If you’re shopping for an investment adviser with behavioural finance expertise, Pompian recommends posing a few pointed questions. “How have you learned about behavioural finance? What have you read?” Also: “What resources are you using to coach your clients in behavioural finance?”

To get past mental accounting, Pompian suggests going through your accounts and tallying each investment type. “Then, either working with your adviser or working on your own, figure out what your asset allocation is across all these different accounts,” he says. “If you aggregate all of these investments, is that asset allocation truly where you should be?”

Banerjee shares two pieces of advice.

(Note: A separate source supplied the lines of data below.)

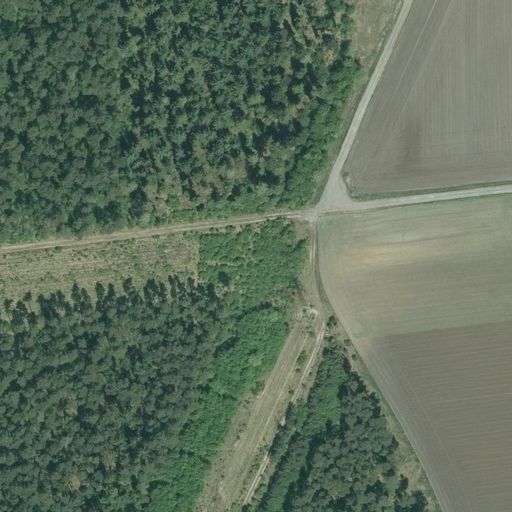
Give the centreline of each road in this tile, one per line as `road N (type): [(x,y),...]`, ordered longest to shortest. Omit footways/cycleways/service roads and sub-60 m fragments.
road 1 (track): [(0,247),(511,184)]
road 2 (track): [(340,205),(332,254),(306,282),(306,311),(333,309),(242,511)]
road 3 (track): [(322,207),(325,180),(394,0)]
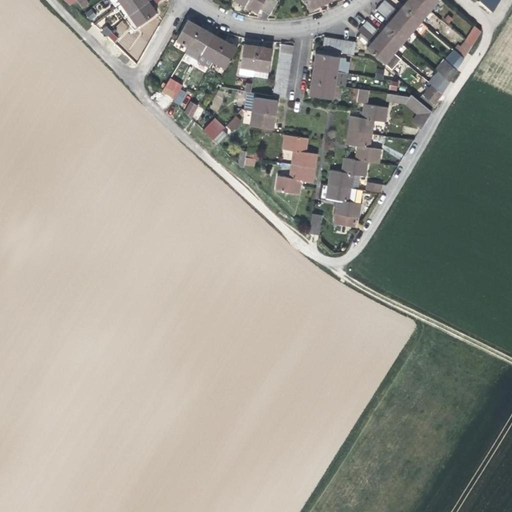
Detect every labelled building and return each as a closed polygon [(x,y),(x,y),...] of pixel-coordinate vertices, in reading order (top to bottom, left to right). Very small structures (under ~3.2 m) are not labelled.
[(89,4),(86,0),(77,0),(82,8),(89,4)] [(130,14),(148,1),(147,0),(126,0),(116,7),(114,9),(117,12),(119,11),(125,18),(130,14)] [(258,12),(260,9),(264,0),(248,0),(245,5),(252,9),(258,12)] [(264,0),(260,9),(270,15),(278,0),(264,0)] [(322,4),(320,0),(304,0),(309,10),(317,6),(320,5),(322,4)] [(380,4),(394,16),(399,11),(385,0),(383,0),(382,1),(380,4)] [(430,10),(418,0),(408,0),(403,6),(421,20),(430,10)] [(418,0),(430,10),(438,0),(418,0)] [(493,12),(500,0),(480,0),(480,1),(493,12)] [(152,6),(148,1),(130,14),(138,26),(157,13),(152,6)] [(390,21),(394,16),(380,4),(378,7),(376,9),(390,21)] [(399,11),(394,16),(412,31),(421,20),(403,6),(399,11)] [(91,9),(85,13),(90,21),(96,16),(91,9)] [(412,31),(394,16),(390,21),(385,27),(403,42),(412,31)] [(194,23),(188,20),(177,40),(189,47),(201,27),(194,23)] [(362,25),(376,37),(381,32),(366,20),(365,23),(362,25)] [(372,42),(376,37),(362,25),(360,28),(358,30),(372,42)] [(472,46),(481,31),(475,25),(466,41),(472,46)] [(106,27),(102,31),(107,36),(111,31),(106,27)] [(201,54),(213,34),(209,32),(201,27),(189,47),(185,53),(197,60),(201,54)] [(381,32),(376,37),(394,52),(403,42),(385,27),(381,32)] [(201,54),(213,61),(225,41),(219,37),(213,34),(201,54)] [(335,52),(337,39),(324,37),(322,50),(335,52)] [(394,52),(376,37),(372,42),(367,48),(385,63),(394,52)] [(337,39),(335,52),(341,53),(343,40),(337,39)] [(343,40),(341,53),(347,54),(349,41),(343,40)] [(230,44),(225,41),(213,61),(225,68),(237,48),(230,44)] [(349,41),(347,54),(354,55),(356,42),(349,41)] [(454,49),(464,58),(472,46),(466,41),(461,47),(458,44),(454,49)] [(292,60),(294,45),(281,43),(278,58),(292,60)] [(252,45),(244,44),(239,74),(253,76),(258,46),(252,45)] [(266,47),(258,46),(253,76),(268,78),(272,48),(266,47)] [(457,70),(464,58),(454,49),(445,60),(457,70)] [(401,58),(394,52),(385,63),(392,69),(401,58)] [(314,68),(338,71),(341,57),(316,53),(315,61),(314,68)] [(209,67),(213,61),(201,54),(197,60),(209,67)] [(341,57),(338,71),(347,73),(349,62),(345,61),(346,58),(341,57)] [(291,66),(292,60),(278,58),(277,64),(291,66)] [(450,82),(457,70),(445,60),(444,59),(435,70),(438,71),(450,82)] [(290,72),(291,66),(277,64),(276,70),(290,72)] [(336,85),(338,71),(314,68),(313,74),(312,81),(336,85)] [(289,79),(290,72),(276,70),(275,77),(289,79)] [(347,73),(338,71),(336,85),(341,86),(345,87),(347,73)] [(443,93),(450,82),(438,71),(428,82),(433,85),(443,93)] [(288,85),(289,79),(275,77),(274,83),(288,85)] [(162,91),(175,98),(180,89),(183,85),(170,78),(162,91)] [(397,91),(398,82),(390,80),(388,89),(397,91)] [(334,99),(336,85),(312,81),(311,89),(310,93),(310,95),(334,99)] [(287,92),(288,85),(274,83),(273,89),(287,92)] [(434,103),(443,93),(433,85),(424,95),(434,103)] [(357,100),(358,89),(351,88),(350,95),(353,95),(353,100),(357,100)] [(173,101),(179,104),(186,93),(180,89),(175,98),(173,101)] [(286,98),(287,92),(273,89),(272,96),(286,98)] [(365,90),(358,89),(357,100),(356,101),(364,102),(365,90)] [(244,109),(253,111),(255,97),(255,92),(251,92),(247,91),(244,109)] [(409,97),(393,94),(392,101),(405,103),(419,113),(414,121),(422,127),(432,111),(413,96),(413,97),(409,97)] [(433,108),(436,105),(434,103),(424,95),(423,94),(420,98),(433,108)] [(255,97),(253,111),(275,114),(276,108),(278,100),(255,97)] [(184,112),(191,118),(196,108),(189,103),(184,112)] [(363,112),(362,118),(374,120),(385,122),(387,108),(364,104),(363,112)] [(274,122),(275,114),(253,111),(250,125),(273,128),(274,122)] [(232,132),(242,122),(235,116),(226,126),(232,132)] [(374,120),(362,118),(359,118),(351,116),(349,130),(371,134),(372,127),(374,120)] [(213,140),(213,139),(223,130),(225,127),(216,119),(204,131),(213,140)] [(223,130),(213,139),(218,144),(228,134),(223,130)] [(358,146),(369,147),(370,143),(371,134),(349,130),(346,144),(358,146)] [(294,150),(305,152),(308,138),(285,134),(283,148),(294,150)] [(381,149),(369,147),(358,146),(355,160),(367,162),(378,163),(381,149)] [(317,154),(305,152),(294,150),(292,164),(315,167),(316,161),(317,154)] [(254,158),(245,157),(244,164),(253,166),(254,158)] [(342,172),(360,175),(365,176),(367,162),(355,160),(344,158),(342,172)] [(290,178),(301,179),(312,181),(314,174),(315,167),(292,164),(290,178)] [(359,181),(360,175),(342,172),(331,170),(329,184),(358,189),(359,181)] [(299,194),(301,179),(290,178),(278,176),(276,190),(299,194)] [(382,184),(367,182),(366,190),(381,192),(382,184)] [(356,203),(358,189),(329,184),(326,198),(338,200),(356,203)] [(359,212),(361,204),(356,203),(338,200),(334,224),(354,227),(356,217),(358,218),(359,212)] [(312,214),(309,233),(319,235),(322,215),(312,214)]
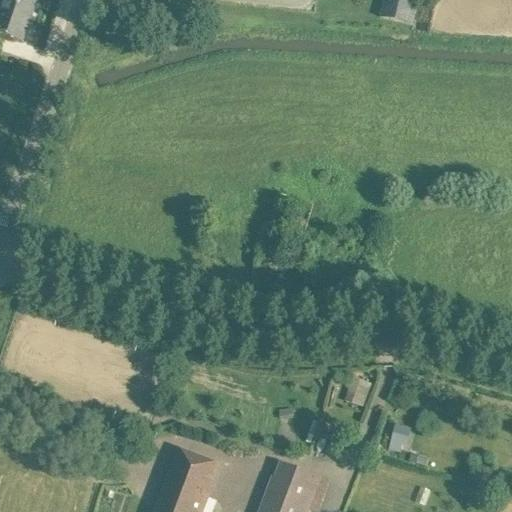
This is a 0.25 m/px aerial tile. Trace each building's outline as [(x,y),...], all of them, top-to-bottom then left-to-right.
[(37,0),(3,0),(0,11),(0,35),(23,44),(37,0)] [(414,25),(419,0),(383,0),(380,17),(414,25)] [(295,137),(264,239),(300,250),(331,148),(295,137)] [(151,189),(147,213),(190,220),(199,222),(218,225),(222,201),(217,200),(198,197),(200,185),(177,181),(175,193),(151,189)] [(353,378),(346,401),(364,407),(371,384),(353,378)] [(292,409),(279,410),(280,420),(292,419),(292,409)] [(394,425),(388,447),(400,451),(407,429),(394,425)] [(156,511),(203,511),(221,466),(179,450),(156,511)] [(266,511),(308,511),(310,510),(313,511),(316,511),(328,482),(284,465),(266,511)]
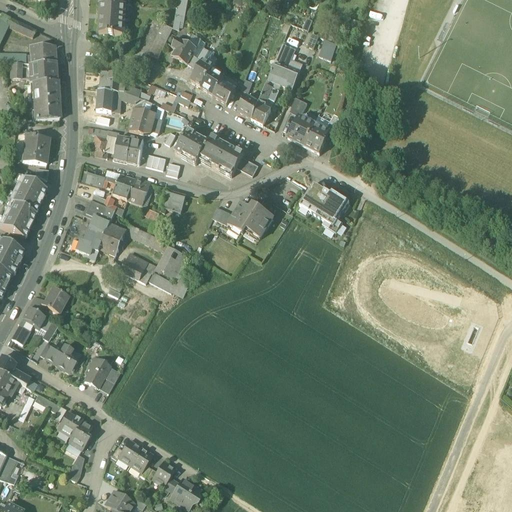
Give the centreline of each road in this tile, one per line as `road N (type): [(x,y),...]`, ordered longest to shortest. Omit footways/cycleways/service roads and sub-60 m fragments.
road 1 (residential): [(70,157),(235,197),(302,160)]
road 2 (residential): [(302,160),(511,286)]
road 3 (tertiary): [(0,334),(41,253),(70,157)]
road 4 (residential): [(0,351),(110,423)]
road 5 (residential): [(110,423),(220,493)]
road 6 (residential): [(70,40),(183,80)]
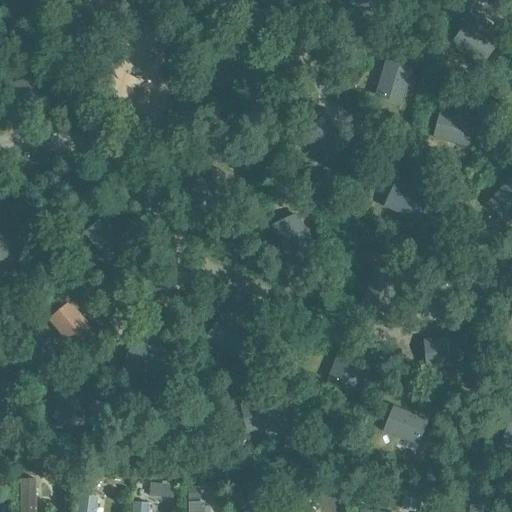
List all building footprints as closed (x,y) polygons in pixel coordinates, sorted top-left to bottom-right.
[(346,0),(368,19),(384,0),(346,0)] [(466,21),(450,44),(482,67),(498,44),(479,31),(466,21)] [(220,38),(207,60),(242,79),(254,56),(236,47),(220,38)] [(412,68),(387,61),(380,82),(377,95),(402,103),(412,68)] [(12,85),(21,110),(57,97),(48,72),(12,85)] [(438,126),(434,137),(471,148),(478,122),(442,112),(438,126)] [(325,117),(303,134),(327,164),(348,147),(336,132),(325,117)] [(204,205),(217,211),(232,177),(204,165),(190,199),(204,205)] [(511,183),(491,206),(511,225),(511,183)] [(385,206),(419,222),(429,201),(407,190),(396,185),(385,206)] [(84,232),(108,262),(129,245),(115,228),(104,215),(84,232)] [(284,250),(290,263),(315,252),(298,215),(273,226),(284,250)] [(0,261),(22,262),(22,235),(0,235),(0,261)] [(376,265),(362,306),(388,315),(402,274),(376,265)] [(70,300),(48,318),(74,349),(96,330),(83,315),(70,300)] [(221,315),(207,337),(239,358),(253,335),(236,324),(221,315)] [(423,340),(426,367),(465,363),(462,336),(435,339),(423,340)] [(137,338),(123,364),(157,381),(171,356),(154,347),(137,338)] [(344,342),(328,379),(356,391),(372,354),(358,348),(344,342)] [(57,388),(58,427),(85,427),(85,387),(74,388),(57,388)] [(241,411),(246,433),(285,424),(281,403),(262,407),(241,411)] [(422,442),(429,419),(412,413),(390,407),(383,430),(422,442)] [(511,421),(510,421),(501,445),(511,449),(511,421)] [(378,496),(376,506),(395,509),(397,499),(378,496)] [(404,497),(402,510),(413,511),(415,511),(417,499),(404,497)] [(205,503),(189,503),(189,511),(210,511),(211,509),(205,509),(205,503)]
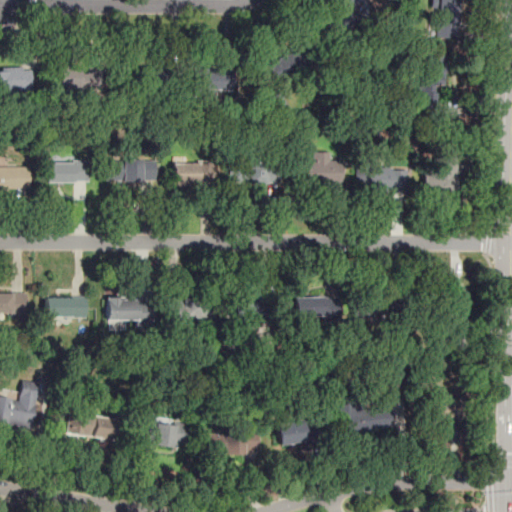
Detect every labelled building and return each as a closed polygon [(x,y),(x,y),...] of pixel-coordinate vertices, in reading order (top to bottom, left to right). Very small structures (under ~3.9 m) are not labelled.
[(334,0),(319,26),(338,38),(360,3),(355,0),(334,0)] [(454,0),(429,0),(429,37),(454,37),(454,0)] [(311,63),(301,45),(259,68),(269,86),(311,63)] [(443,54),(420,53),(418,104),(440,105),(443,54)] [(163,90),(163,64),(128,64),(128,90),(163,90)] [(54,89),(94,89),(94,66),(54,66),(54,89)] [(0,92),(29,92),(29,69),(0,69),(0,92)] [(229,91),(231,73),(190,69),(188,97),(210,98),(210,89),(229,91)] [(454,191),(454,158),(432,158),(432,174),(421,174),(421,191),(454,191)] [(154,160),(103,160),(103,181),(154,181),(154,160)] [(207,182),(207,160),(170,160),(170,182),(207,182)] [(340,160),(297,160),(297,185),(340,185),(340,160)] [(86,182),(86,162),(42,162),(42,182),(86,182)] [(233,183),(277,183),(277,163),(233,163),(233,183)] [(0,189),(28,189),(28,167),(0,167),(0,189)] [(405,190),(405,168),(353,168),(353,190),(405,190)] [(441,289),(441,312),(433,312),(433,326),(442,326),(441,347),(462,347),(462,289),(441,289)] [(24,292),(0,292),(0,314),(24,314),(24,292)] [(352,318),(402,318),(401,294),(352,295),(352,318)] [(84,297),(42,297),(42,318),(84,318),(84,297)] [(103,323),(150,323),(150,298),(103,298),(103,323)] [(336,317),(336,298),(291,298),(291,317),(336,317)] [(207,299),(166,299),(166,319),(207,319),(207,299)] [(234,320),(270,320),(269,302),(234,301),(234,320)] [(36,383),(18,380),(15,399),(0,396),(0,425),(30,429),(36,383)] [(462,418),(461,398),(421,398),(421,420),(462,418)] [(335,409),(338,434),(392,426),(388,402),(335,409)] [(111,440),(114,419),(68,411),(64,433),(111,440)] [(276,446),(318,439),(315,418),(273,424),(276,446)] [(145,421),(142,443),(186,449),(189,427),(145,421)] [(255,432),(205,432),(205,454),(255,454),(255,432)]
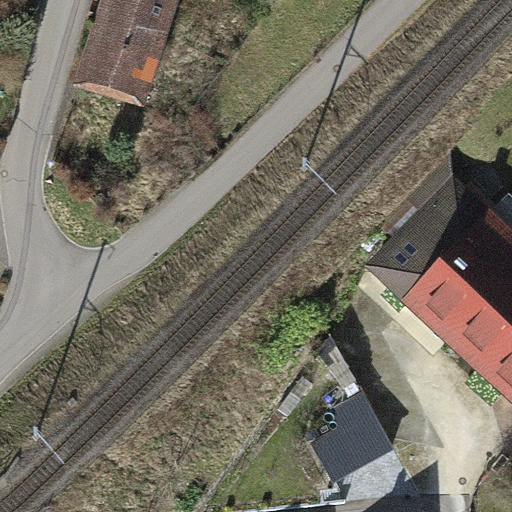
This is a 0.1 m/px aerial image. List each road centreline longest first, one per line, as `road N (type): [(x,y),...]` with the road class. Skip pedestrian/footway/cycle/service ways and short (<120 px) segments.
road 1 (residential): [(402,0),(172,225),(63,301)]
road 2 (residential): [(68,0),(29,149),(25,199),(63,301)]
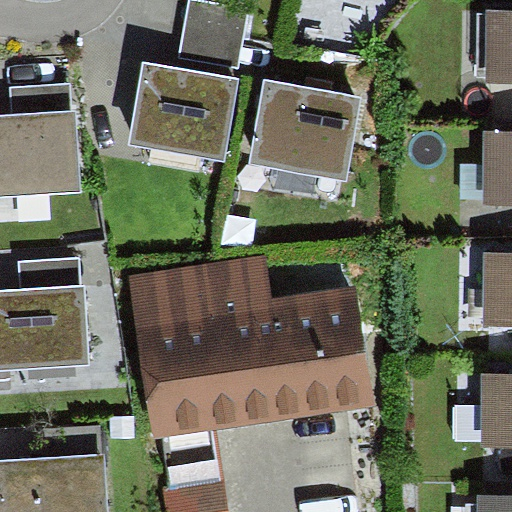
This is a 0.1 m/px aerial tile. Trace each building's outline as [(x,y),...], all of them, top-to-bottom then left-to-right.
[(249,10),(190,0),(180,57),(239,68),(249,10)] [(476,66),(488,67),(487,83),(511,84),(511,9),(487,8),(487,14),(479,14),(476,66)] [(240,79),(145,61),(130,145),(225,162),(240,79)] [(362,97),(266,80),(251,164),(346,181),(362,97)] [(11,87),(13,115),(72,111),(70,84),(11,87)] [(13,115),(0,115),(0,197),(81,194),(77,112),(72,111),(13,115)] [(511,134),(482,134),(482,206),(511,206),(511,134)] [(266,254),(132,275),(157,438),(376,403),(358,287),(273,300),(266,254)] [(511,255),(483,256),(484,327),(511,326),(511,255)] [(20,261),(21,289),(82,287),(80,259),(20,261)] [(0,369),(90,365),(87,286),(82,287),(21,289),(0,290),(0,369)] [(485,406),(458,406),(457,441),(481,441),(481,449),(511,449),(511,377),(486,377),(485,406)] [(45,429),(46,459),(104,456),(102,426),(45,429)] [(46,459),(0,461),(0,511),(107,511),(104,456),(46,459)] [(230,511),(226,480),(165,490),(168,511),(230,511)] [(476,506),(466,505),(465,511),(511,511),(511,493),(477,492),(476,506)]
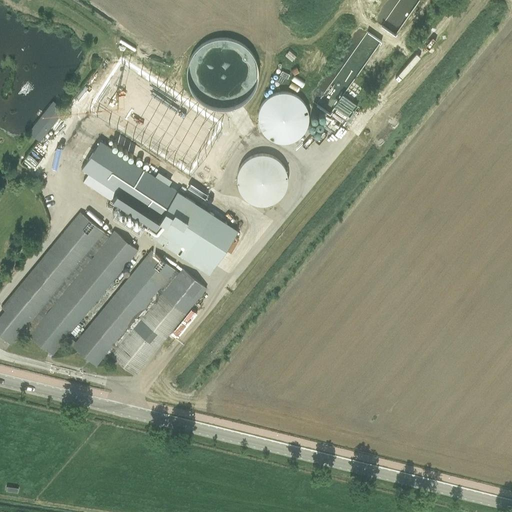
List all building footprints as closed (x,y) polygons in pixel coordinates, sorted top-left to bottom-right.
[(357,42),(369,49),(365,55),(371,57),(381,38),(364,29),(357,42)] [(236,105),(255,88),(257,80),(256,57),(242,42),(229,38),(207,39),(197,48),(195,55),(190,59),(188,64),(189,84),(195,90),(195,94),(203,103),(216,107),(236,105)] [(306,94),(260,94),(260,139),(306,139),(306,94)] [(113,197),(155,225),(154,226),(214,265),(238,230),(176,190),(176,189),(171,186),(170,186),(107,144),(82,181),(111,200),(113,197)] [(252,148),(233,190),(272,207),(291,166),(252,148)] [(22,330),(28,335),(109,237),(110,235),(103,232),(80,212),(1,307),(4,310),(0,315),(0,335),(10,344),(22,330)] [(28,335),(52,355),(138,251),(114,231),(110,235),(109,237),(28,335)] [(145,257),(72,346),(96,365),(107,352),(111,355),(179,272),(175,269),(151,250),(145,257)] [(31,254),(16,275),(22,280),(38,259),(31,254)] [(111,355),(135,375),(206,288),(182,268),(179,272),(111,355)]
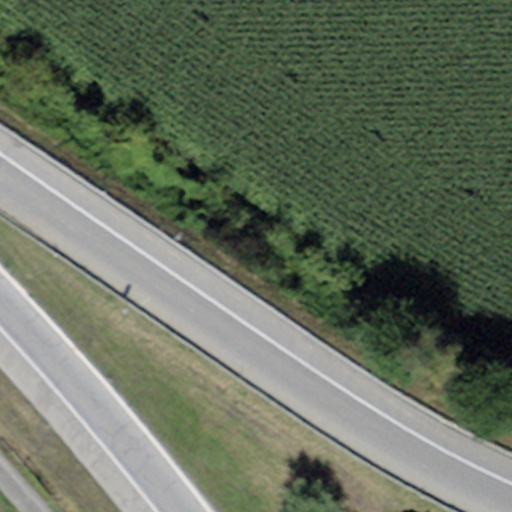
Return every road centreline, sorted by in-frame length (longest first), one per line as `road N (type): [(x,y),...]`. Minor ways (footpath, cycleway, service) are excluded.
road 1 (trunk): [(511,505),(354,421),(0,177)]
road 2 (trunk): [(0,297),(182,511)]
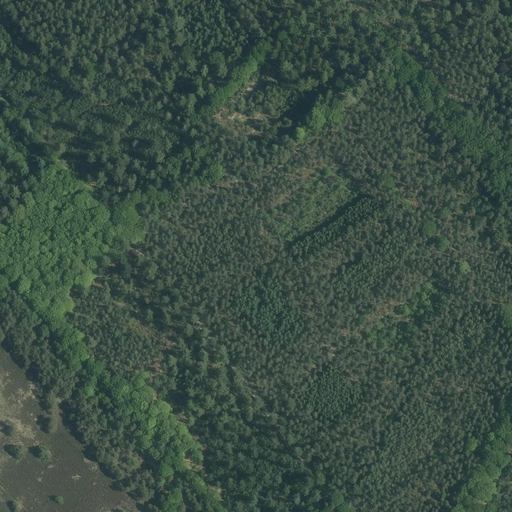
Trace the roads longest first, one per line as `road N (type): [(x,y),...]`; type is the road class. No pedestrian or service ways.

First, automate as much as you can – like saving, which is hard for many people. “Then you remove that decision point.” When Banerjee asks successful retirees what was the single most important thing they did to attain wealth, “very few people talk about their asset allocation and rebalancing schedules,” he relates. “They always say, to a T, ‘It was making my savings automatic.’”

Second, as part of a financial plan, he suggests writing an investment policy statement that can help steer you toward long-term thinking. “Because there are so many things that want to pull you into short-term thinking,” he says. “If you don’t have that, you’ve got nothing to latch onto.” 

A version this article appeared in the Aug/Sept 2023 issue with the headline ‘It’s All In Your Mind’, p. 80.